* [EXERCISE TEXT]
——

TSMC's N3 And Intel's Tiled Design Could Enable Monstrous iGPUs
Arrow Lake projected to offer Xe GPU with up to 384 EUs.
Multi-chiplet tiled design gives Intel a lot of freedom regarding transistor count, performance, and features for its upcoming CPUs. Intel aims to enhance general-purpose and graphics performance with its codenamed Meteor Lake and Arrow Lake processors due in 2023 and 2024. Apparently, equipping its CPUs with monstrous integrated GPUs (iGPUs) is in Intel's master plan. Within two years, Intel is rumored to at least quadruple the performance of its iGPUs.
Intel has consistently increased the iGPU performance of its processors for several years now. The company's Ivy Bridge chips arrived ten years ago, featuring an iGPU with up to 16 execution units (EUs). However, Intel's highest-performing Tiger Lake (and Alder Lake) processors feature a considerably more advanced Xe iGPU with up to 96 EUs. Intel does not integrate bigger iGPUs into its processors today because of large die sizes, which sometimes mean high development costs, high production costs, and potentially poor yields. Intel will reduce die sizes of individual components with tiled designs, which will lower development costs and theoretically ensure decent yields.

——

* [DATA PROVIDED]
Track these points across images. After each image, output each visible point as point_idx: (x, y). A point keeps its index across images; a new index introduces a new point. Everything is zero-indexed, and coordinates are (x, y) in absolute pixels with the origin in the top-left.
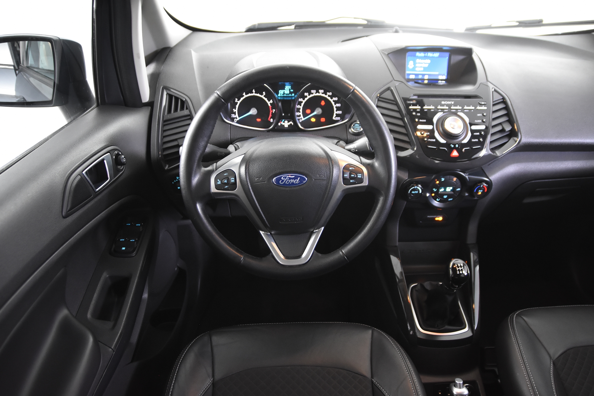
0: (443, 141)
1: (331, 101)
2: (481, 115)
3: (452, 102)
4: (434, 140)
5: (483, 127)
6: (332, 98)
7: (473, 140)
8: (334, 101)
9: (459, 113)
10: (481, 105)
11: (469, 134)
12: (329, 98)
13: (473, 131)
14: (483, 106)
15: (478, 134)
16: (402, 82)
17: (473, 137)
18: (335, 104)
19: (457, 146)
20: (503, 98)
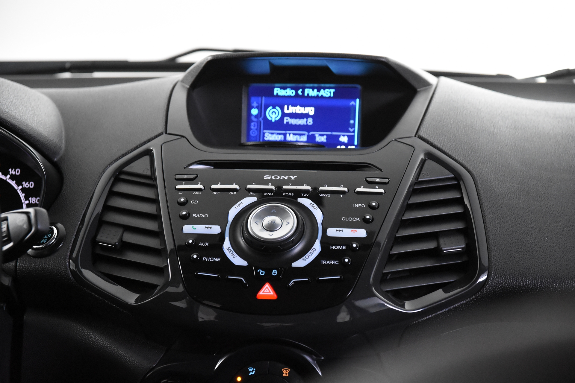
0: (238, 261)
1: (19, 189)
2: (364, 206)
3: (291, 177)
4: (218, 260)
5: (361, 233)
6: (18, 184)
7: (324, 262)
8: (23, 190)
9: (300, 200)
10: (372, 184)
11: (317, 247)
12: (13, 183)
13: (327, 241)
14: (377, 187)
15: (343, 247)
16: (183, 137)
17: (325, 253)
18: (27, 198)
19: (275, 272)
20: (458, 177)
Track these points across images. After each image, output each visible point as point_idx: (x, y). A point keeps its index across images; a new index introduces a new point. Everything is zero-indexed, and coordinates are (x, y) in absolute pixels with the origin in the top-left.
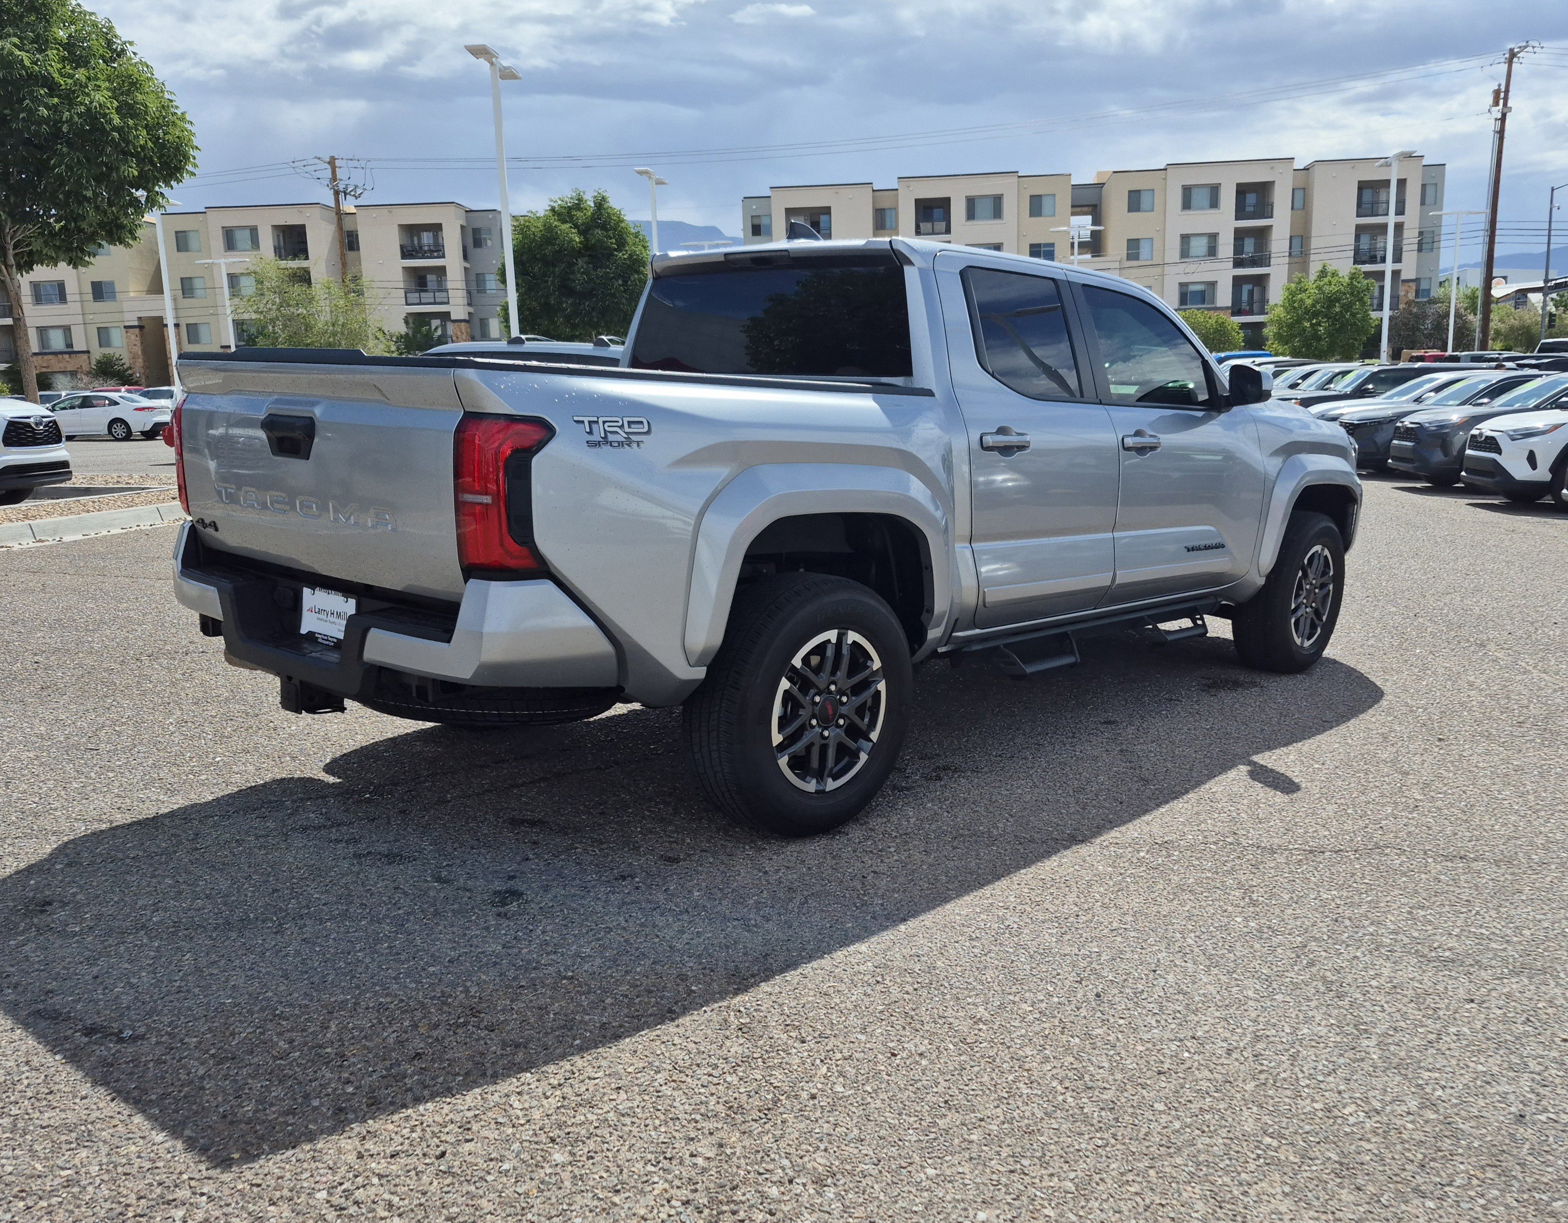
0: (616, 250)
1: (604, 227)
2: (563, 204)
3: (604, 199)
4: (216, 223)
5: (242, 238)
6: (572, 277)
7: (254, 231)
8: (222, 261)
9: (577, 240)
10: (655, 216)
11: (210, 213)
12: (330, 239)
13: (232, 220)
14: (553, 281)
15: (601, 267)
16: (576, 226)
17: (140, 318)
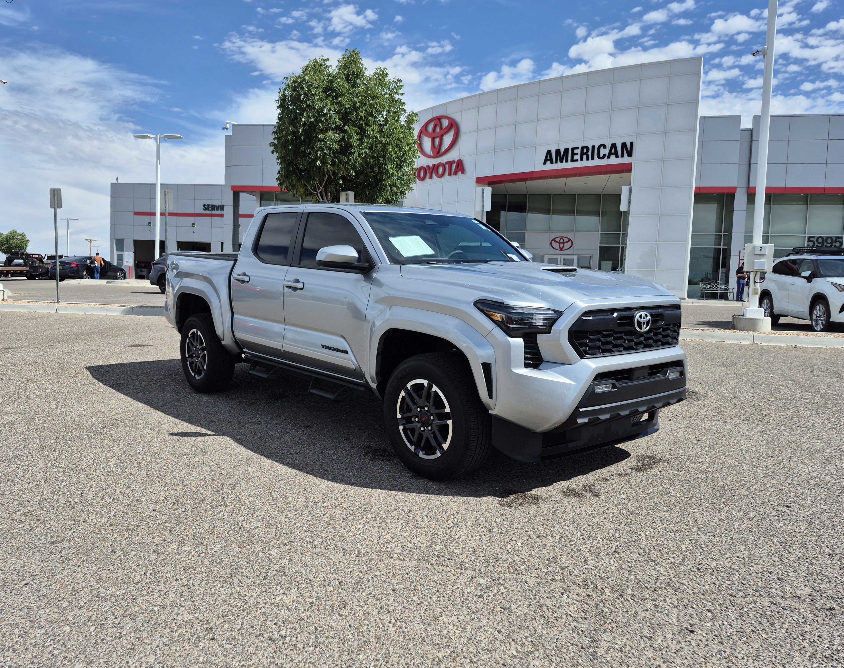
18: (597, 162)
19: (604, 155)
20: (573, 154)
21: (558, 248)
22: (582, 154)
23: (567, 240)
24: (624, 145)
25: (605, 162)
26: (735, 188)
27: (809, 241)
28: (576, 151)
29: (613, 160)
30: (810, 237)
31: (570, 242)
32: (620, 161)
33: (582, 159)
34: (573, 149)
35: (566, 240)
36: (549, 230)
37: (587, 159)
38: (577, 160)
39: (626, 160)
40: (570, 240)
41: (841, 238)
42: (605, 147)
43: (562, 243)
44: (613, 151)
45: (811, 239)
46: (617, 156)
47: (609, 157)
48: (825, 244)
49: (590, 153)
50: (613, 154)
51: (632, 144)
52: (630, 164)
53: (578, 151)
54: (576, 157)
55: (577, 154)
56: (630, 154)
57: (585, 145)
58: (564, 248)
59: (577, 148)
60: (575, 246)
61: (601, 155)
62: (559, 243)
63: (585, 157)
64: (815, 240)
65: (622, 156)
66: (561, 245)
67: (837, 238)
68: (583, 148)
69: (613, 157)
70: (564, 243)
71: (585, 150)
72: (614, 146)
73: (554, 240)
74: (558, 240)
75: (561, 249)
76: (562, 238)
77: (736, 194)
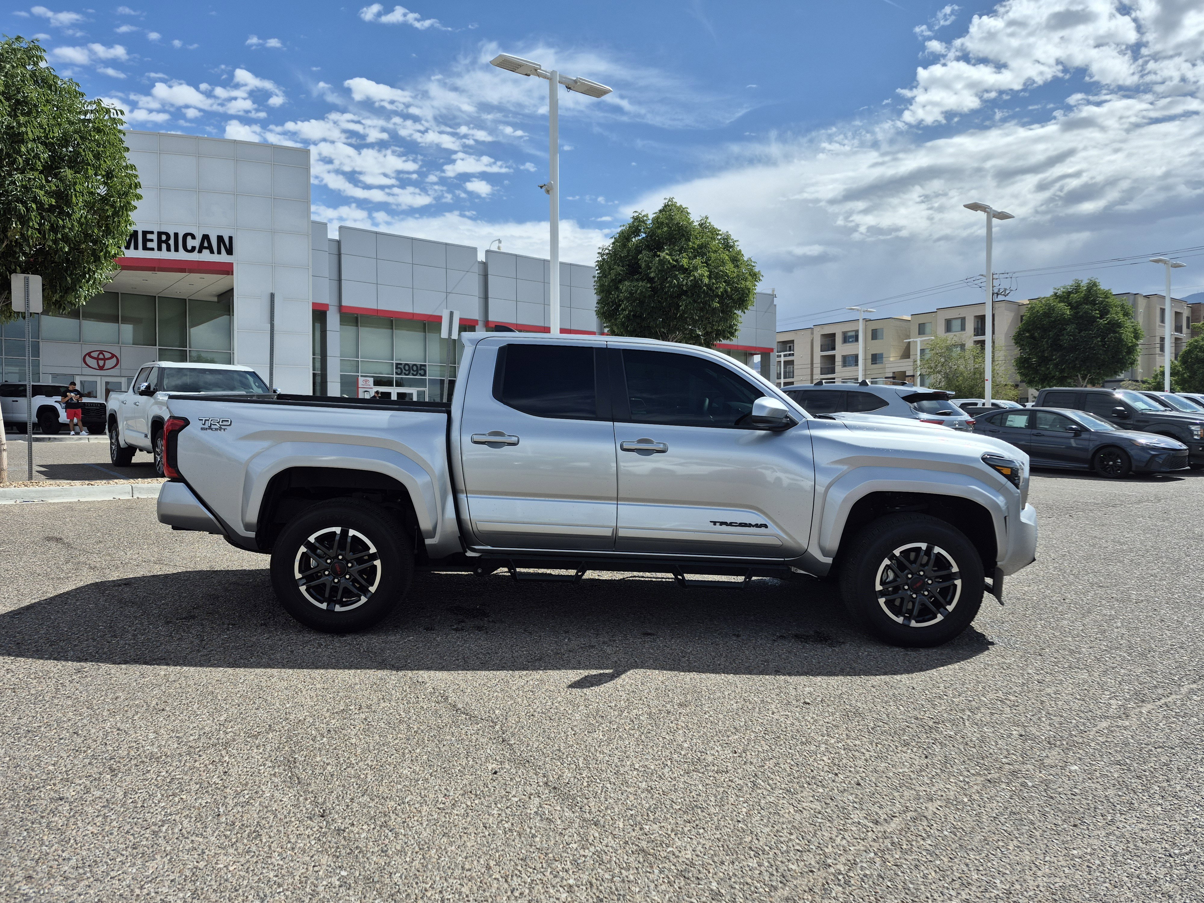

——

* [PROMPT 1]
In the article on Intel's integrated graphics, what is the maximum number of execution units in the iGPU of Intel's Ivy Bridge chips?
* [PROMPT 2]
Echo the article on Intel's integrated graphics word for word, beginning at the words "Multi-chiplet tiled design" and stopping after "of its iGPUs.".

* [PROBLEM SOLUTION 1]
Up to 16 execution units (EUs).

* [PROBLEM SOLUTION 2]
Multi-chiplet tiled design gives Intel a lot of freedom regarding transistor count, performance, and features for its upcoming CPUs. Intel aims to enhance general-purpose and graphics performance with its codenamed Meteor Lake and Arrow Lake processors due in 2023 and 2024. Apparently, equipping its CPUs with monstrous integrated GPUs (iGPUs) is in Intel's master plan. Within two years, Intel is rumored to at least quadruple the performance of its iGPUs.